Tale of Tales (le Conte des Contes) est le nouveau film de Matteo Garrone (réalisateur de Gomorra), tiré de l’ouvrage du même nom écrit par Giambattista Basile. Pour d’évidentes raisons de durée, le métrage choisit de se focaliser sur trois des cinquante contes présents dans l’ouvrage original.
Dans trois royaumes se déroulent donc trois drames desquels pourront être tirés trois morales.
Une reine stérile désire plus que tout un enfant. Mais le désir ardent de créer la vie nécessite quelques sacrifices.
La fille d’un souverain trop protecteur souhaite par dessus tout découvrir le monde et l’amour. Emportez par la fougue, le souhait brûlant de la jeune fille se réalise d’une triste manière.
Deux teinturières flétries et abîmées par les produits qu’elles manipulent vont accidentellement attirer l’attention d’un roi particulièrement chaud de la bite. Un conte sur le jeunisme et l’obsession de beauté.
Matteo Garrone, vraisemblablement stimulé par un matériau original d’une qualité incroyable, se précipite à corps perdu dans Tale of Tales et fait un premier choix des plus contestables : tourner en langue anglaise pour rendre le film accessible au plus grand nombre. Au cachot les prouesses de langue de Giambattista Basile (l’ouvrage est écrit en napolitain).
Puis lui vint une idée : filmer des contes d’une manière réaliste. Il dénude donc ses trois contes sont d’artifices, de féerie et de grandiloquence « […] afin que le spectateur puisse à chaque instant se sentir partie prenante du récit. » Raté. C’est l’effet inverse qui se produit. Les personnages semblent abandonnés dans des décors étriqués, désertés par la vie. Les monarques règnent sur des pierres grises et froides comme leurs sujets. Une poignante sensation de « fin de règne » habite tous les contes.
Cet aspect « réaliste » confère en effet à Tale of Tales une sécheresse visuelle et une sensation d’économie peu compatible avec Le Conte. L’univers semble avoir été dépouillé de son essence même, ne laissant qu’une coquille vide. Conscient des limites de son ambition, le cinéaste y superpose quelques codes de l’horreur (du gore, de longs plans pesants). Cela laisse paraître le potentiel de son intention : lorsque la fable se vautre dans la lie, que le réalisateur va chercher la fange et le vice.
Malheureusement, le plus souvent la caméra se tient à distance, ne faisant qu’accroître la froideur du rendu. Peut-être Matteo Garrone a-t-il confondu « réalisme » et « austérité » – ce qui ne sera pas pour déplaire à certains, j’en suis sûr.

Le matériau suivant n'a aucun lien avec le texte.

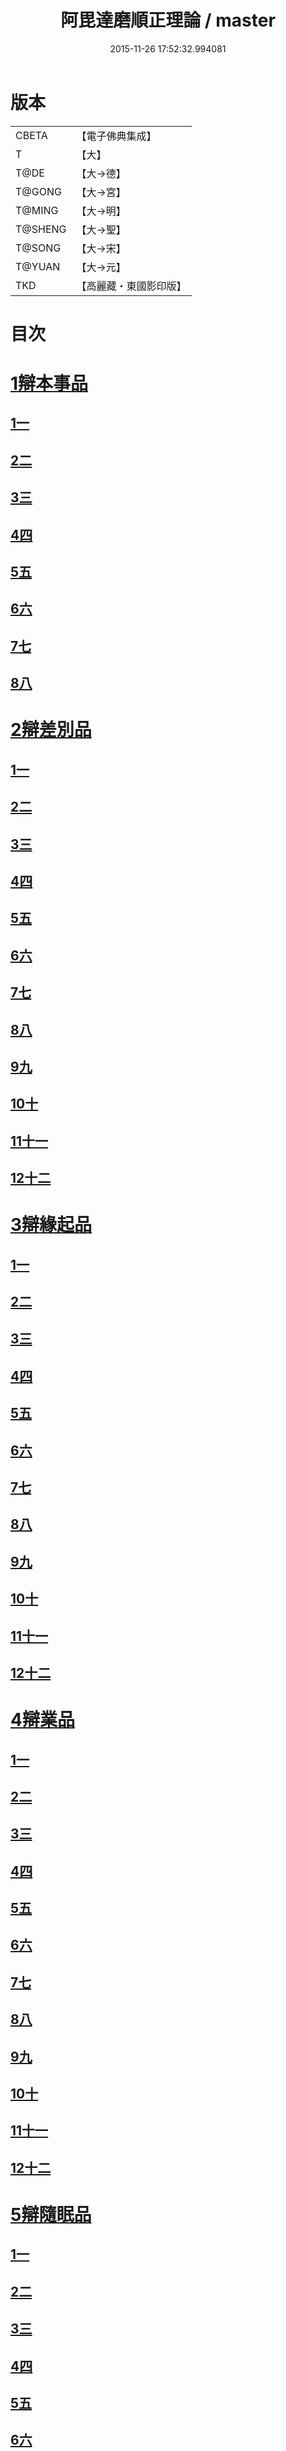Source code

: #+TITLE: 阿毘達磨順正理論 / master
#+DATE: 2015-11-26 17:52:32.994081
* 版本
 |     CBETA|【電子佛典集成】|
 |         T|【大】     |
 |      T@DE|【大→德】   |
 |    T@GONG|【大→宮】   |
 |    T@MING|【大→明】   |
 |   T@SHENG|【大→聖】   |
 |    T@SONG|【大→宋】   |
 |    T@YUAN|【大→元】   |
 |       TKD|【高麗藏・東國影印版】|

* 目次
* [[file:KR6l0031_001.txt::001-0329a7][1辯本事品]]
** [[file:KR6l0031_001.txt::001-0329a7][1一]]
** [[file:KR6l0031_002.txt::002-0335a23][2二]]
** [[file:KR6l0031_003.txt::003-0342a12][3三]]
** [[file:KR6l0031_004.txt::004-0348a11][4四]]
** [[file:KR6l0031_005.txt::005-0354b20][5五]]
** [[file:KR6l0031_006.txt::006-0360b15][6六]]
** [[file:KR6l0031_007.txt::007-0366a10][7七]]
** [[file:KR6l0031_008.txt::008-0371b27][8八]]
* [[file:KR6l0031_009.txt::009-0377a28][2辯差別品]]
** [[file:KR6l0031_009.txt::009-0377a28][1一]]
** [[file:KR6l0031_010.txt::010-0383b24][2二]]
** [[file:KR6l0031_011.txt::011-0389c16][3三]]
** [[file:KR6l0031_012.txt::012-0396c6][4四]]
** [[file:KR6l0031_013.txt::013-0403a6][5五]]
** [[file:KR6l0031_014.txt::014-0409c16][6六]]
** [[file:KR6l0031_015.txt::015-0416b6][7七]]
** [[file:KR6l0031_016.txt::016-0422a6][8八]]
** [[file:KR6l0031_017.txt::017-0428c6][9九]]
** [[file:KR6l0031_018.txt::018-0435c6][10十]]
** [[file:KR6l0031_019.txt::019-0442b22][11十一]]
** [[file:KR6l0031_020.txt::020-0449b20][12十二]]
* [[file:KR6l0031_021.txt::021-0456a16][3辯緣起品]]
** [[file:KR6l0031_021.txt::021-0456a16][1一]]
** [[file:KR6l0031_022.txt::022-0461c13][2二]]
** [[file:KR6l0031_023.txt::023-0468a23][3三]]
** [[file:KR6l0031_024.txt::024-0474a13][4四]]
** [[file:KR6l0031_025.txt::025-0480c6][5五]]
** [[file:KR6l0031_026.txt::026-0485c22][6六]]
** [[file:KR6l0031_027.txt::027-0491b9][7七]]
** [[file:KR6l0031_028.txt::028-0496c10][8八]]
** [[file:KR6l0031_029.txt::029-0502c11][9九]]
** [[file:KR6l0031_030.txt::030-0509b6][10十]]
** [[file:KR6l0031_031.txt::031-0514c22][11十一]]
** [[file:KR6l0031_032.txt::032-0521b14][12十二]]
* [[file:KR6l0031_033.txt::033-0529a6][4辯業品]]
** [[file:KR6l0031_033.txt::033-0529a6][1一]]
** [[file:KR6l0031_034.txt::034-0534b23][2二]]
** [[file:KR6l0031_035.txt::035-0539c7][3三]]
** [[file:KR6l0031_036.txt::036-0545b14][4四]]
** [[file:KR6l0031_037.txt::037-0551a6][5五]]
** [[file:KR6l0031_038.txt::038-0555c24][6六]]
** [[file:KR6l0031_039.txt::039-0561c6][7七]]
** [[file:KR6l0031_040.txt::040-0567c27][8八]]
** [[file:KR6l0031_041.txt::041-0573a15][9九]]
** [[file:KR6l0031_042.txt::042-0578b7][10十]]
** [[file:KR6l0031_043.txt::043-0584a27][11十一]]
** [[file:KR6l0031_044.txt::044-0590b20][12十二]]
* [[file:KR6l0031_045.txt::045-0596a11][5辯隨眠品]]
** [[file:KR6l0031_045.txt::045-0596a11][1一]]
** [[file:KR6l0031_046.txt::046-0601a8][2二]]
** [[file:KR6l0031_047.txt::047-0605c14][3三]]
** [[file:KR6l0031_048.txt::048-0610c25][4四]]
** [[file:KR6l0031_049.txt::049-0616a26][5五]]
** [[file:KR6l0031_050.txt::050-0620c27][6六]]
** [[file:KR6l0031_051.txt::051-0625b21][7七]]
** [[file:KR6l0031_052.txt::052-0631a11][8八]]
** [[file:KR6l0031_053.txt::053-0636b24][9九]]
** [[file:KR6l0031_054.txt::054-0642b16][10十]]
** [[file:KR6l0031_055.txt::055-0647b6][11十一]]
** [[file:KR6l0031_056.txt::056-0652a12][12十二]]
* [[file:KR6l0031_057.txt::057-0657c6][6辯賢聖品]]
** [[file:KR6l0031_057.txt::057-0657c6][1一]]
** [[file:KR6l0031_058.txt::058-0663a6][2二]]
** [[file:KR6l0031_059.txt::059-0668a27][3三]]
** [[file:KR6l0031_060.txt::060-0672c22][4四]]
** [[file:KR6l0031_061.txt::061-0677c6][5五]]
** [[file:KR6l0031_062.txt::062-0683a6][6六]]
** [[file:KR6l0031_063.txt::063-0687b9][7七]]
** [[file:KR6l0031_064.txt::064-0692a6][8八]]
** [[file:KR6l0031_065.txt::065-0696b15][9九]]
** [[file:KR6l0031_066.txt::066-0701b8][10十]]
** [[file:KR6l0031_067.txt::067-0706a24][11十一]]
** [[file:KR6l0031_068.txt::068-0711a6][12十二]]
** [[file:KR6l0031_069.txt::069-0716a21][13十三]]
** [[file:KR6l0031_070.txt::070-0720c26][14十四]]
** [[file:KR6l0031_071.txt::071-0725c6][15十五]]
** [[file:KR6l0031_072.txt::072-0730b10][16十六]]
* [[file:KR6l0031_073.txt::073-0735a24][7辯智品]]
** [[file:KR6l0031_073.txt::073-0735a24][1一]]
** [[file:KR6l0031_074.txt::074-0740c11][2二]]
** [[file:KR6l0031_075.txt::075-0746a9][3三]]
** [[file:KR6l0031_076.txt::076-0750c24][4四]]
* [[file:KR6l0031_077.txt::077-0756b6][8辯定品]]
** [[file:KR6l0031_077.txt::077-0756b6][1一]]
** [[file:KR6l0031_078.txt::078-0761a19][2二]]
** [[file:KR6l0031_079.txt::079-0766a10][3三]]
** [[file:KR6l0031_080.txt::080-0771b6][4四]]
* 卷
** [[file:KR6l0031_001.txt][阿毘達磨順正理論 1]]
** [[file:KR6l0031_002.txt][阿毘達磨順正理論 2]]
** [[file:KR6l0031_003.txt][阿毘達磨順正理論 3]]
** [[file:KR6l0031_004.txt][阿毘達磨順正理論 4]]
** [[file:KR6l0031_005.txt][阿毘達磨順正理論 5]]
** [[file:KR6l0031_006.txt][阿毘達磨順正理論 6]]
** [[file:KR6l0031_007.txt][阿毘達磨順正理論 7]]
** [[file:KR6l0031_008.txt][阿毘達磨順正理論 8]]
** [[file:KR6l0031_009.txt][阿毘達磨順正理論 9]]
** [[file:KR6l0031_010.txt][阿毘達磨順正理論 10]]
** [[file:KR6l0031_011.txt][阿毘達磨順正理論 11]]
** [[file:KR6l0031_012.txt][阿毘達磨順正理論 12]]
** [[file:KR6l0031_013.txt][阿毘達磨順正理論 13]]
** [[file:KR6l0031_014.txt][阿毘達磨順正理論 14]]
** [[file:KR6l0031_015.txt][阿毘達磨順正理論 15]]
** [[file:KR6l0031_016.txt][阿毘達磨順正理論 16]]
** [[file:KR6l0031_017.txt][阿毘達磨順正理論 17]]
** [[file:KR6l0031_018.txt][阿毘達磨順正理論 18]]
** [[file:KR6l0031_019.txt][阿毘達磨順正理論 19]]
** [[file:KR6l0031_020.txt][阿毘達磨順正理論 20]]
** [[file:KR6l0031_021.txt][阿毘達磨順正理論 21]]
** [[file:KR6l0031_022.txt][阿毘達磨順正理論 22]]
** [[file:KR6l0031_023.txt][阿毘達磨順正理論 23]]
** [[file:KR6l0031_024.txt][阿毘達磨順正理論 24]]
** [[file:KR6l0031_025.txt][阿毘達磨順正理論 25]]
** [[file:KR6l0031_026.txt][阿毘達磨順正理論 26]]
** [[file:KR6l0031_027.txt][阿毘達磨順正理論 27]]
** [[file:KR6l0031_028.txt][阿毘達磨順正理論 28]]
** [[file:KR6l0031_029.txt][阿毘達磨順正理論 29]]
** [[file:KR6l0031_030.txt][阿毘達磨順正理論 30]]
** [[file:KR6l0031_031.txt][阿毘達磨順正理論 31]]
** [[file:KR6l0031_032.txt][阿毘達磨順正理論 32]]
** [[file:KR6l0031_033.txt][阿毘達磨順正理論 33]]
** [[file:KR6l0031_034.txt][阿毘達磨順正理論 34]]
** [[file:KR6l0031_035.txt][阿毘達磨順正理論 35]]
** [[file:KR6l0031_036.txt][阿毘達磨順正理論 36]]
** [[file:KR6l0031_037.txt][阿毘達磨順正理論 37]]
** [[file:KR6l0031_038.txt][阿毘達磨順正理論 38]]
** [[file:KR6l0031_039.txt][阿毘達磨順正理論 39]]
** [[file:KR6l0031_040.txt][阿毘達磨順正理論 40]]
** [[file:KR6l0031_041.txt][阿毘達磨順正理論 41]]
** [[file:KR6l0031_042.txt][阿毘達磨順正理論 42]]
** [[file:KR6l0031_043.txt][阿毘達磨順正理論 43]]
** [[file:KR6l0031_044.txt][阿毘達磨順正理論 44]]
** [[file:KR6l0031_045.txt][阿毘達磨順正理論 45]]
** [[file:KR6l0031_046.txt][阿毘達磨順正理論 46]]
** [[file:KR6l0031_047.txt][阿毘達磨順正理論 47]]
** [[file:KR6l0031_048.txt][阿毘達磨順正理論 48]]
** [[file:KR6l0031_049.txt][阿毘達磨順正理論 49]]
** [[file:KR6l0031_050.txt][阿毘達磨順正理論 50]]
** [[file:KR6l0031_051.txt][阿毘達磨順正理論 51]]
** [[file:KR6l0031_052.txt][阿毘達磨順正理論 52]]
** [[file:KR6l0031_053.txt][阿毘達磨順正理論 53]]
** [[file:KR6l0031_054.txt][阿毘達磨順正理論 54]]
** [[file:KR6l0031_055.txt][阿毘達磨順正理論 55]]
** [[file:KR6l0031_056.txt][阿毘達磨順正理論 56]]
** [[file:KR6l0031_057.txt][阿毘達磨順正理論 57]]
** [[file:KR6l0031_058.txt][阿毘達磨順正理論 58]]
** [[file:KR6l0031_059.txt][阿毘達磨順正理論 59]]
** [[file:KR6l0031_060.txt][阿毘達磨順正理論 60]]
** [[file:KR6l0031_061.txt][阿毘達磨順正理論 61]]
** [[file:KR6l0031_062.txt][阿毘達磨順正理論 62]]
** [[file:KR6l0031_063.txt][阿毘達磨順正理論 63]]
** [[file:KR6l0031_064.txt][阿毘達磨順正理論 64]]
** [[file:KR6l0031_065.txt][阿毘達磨順正理論 65]]
** [[file:KR6l0031_066.txt][阿毘達磨順正理論 66]]
** [[file:KR6l0031_067.txt][阿毘達磨順正理論 67]]
** [[file:KR6l0031_068.txt][阿毘達磨順正理論 68]]
** [[file:KR6l0031_069.txt][阿毘達磨順正理論 69]]
** [[file:KR6l0031_070.txt][阿毘達磨順正理論 70]]
** [[file:KR6l0031_071.txt][阿毘達磨順正理論 71]]
** [[file:KR6l0031_072.txt][阿毘達磨順正理論 72]]
** [[file:KR6l0031_073.txt][阿毘達磨順正理論 73]]
** [[file:KR6l0031_074.txt][阿毘達磨順正理論 74]]
** [[file:KR6l0031_075.txt][阿毘達磨順正理論 75]]
** [[file:KR6l0031_076.txt][阿毘達磨順正理論 76]]
** [[file:KR6l0031_077.txt][阿毘達磨順正理論 77]]
** [[file:KR6l0031_078.txt][阿毘達磨順正理論 78]]
** [[file:KR6l0031_079.txt][阿毘達磨順正理論 79]]
** [[file:KR6l0031_080.txt][阿毘達磨順正理論 80]]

Enfin, vint le temps du montage. Au lieu de raconter les trois histoires bout à bout, Tales of Tales les éclate et redistribue la donne, pour traîner le spectateur d’un récit à l’autre. Ce procédé fait naître une attente pour un final dantesque où se croiseraient les trois histoires.
Que dalle !
En revanche, entre chaque segment vous aurez le droit à un lent fondu au noir suivit d’une ouverture brutale sur un plan très lumineux. Dans une salle obscure, la répétition de cette transition est fort désagréable.
Au bout de 2h15, le spectateur que je suis est ressorti de la projection avec une sensation mitigée. Sans être ennuyant, le film est décevant. Les partis pris ne sont pas suffisamment poussés pour donner à Tale of Tales la froide cruauté que la carte « conte réaliste » semblait pourtant appeler.
Par contre, ne boudons pas notre plaisir, ce n’est pas tous les jours que l’on voit Vincent Cassel à poil derrière un rideau de velours rouge hurler à ses gardes de défenestrer une vieille dame.
NOTE : pour l’occasion, un « tweet dont vous êtes le héro » est disponible sur le compte https://twitter.com/Contedes_contes/.
Réalisé par Matteo Garrone, Tale of Tales est attendu dans les salles pour le 1er Juillet 2015 prochain avec Vincent Cassel, Salma Hayek, John C. Reilly et Toby Jones.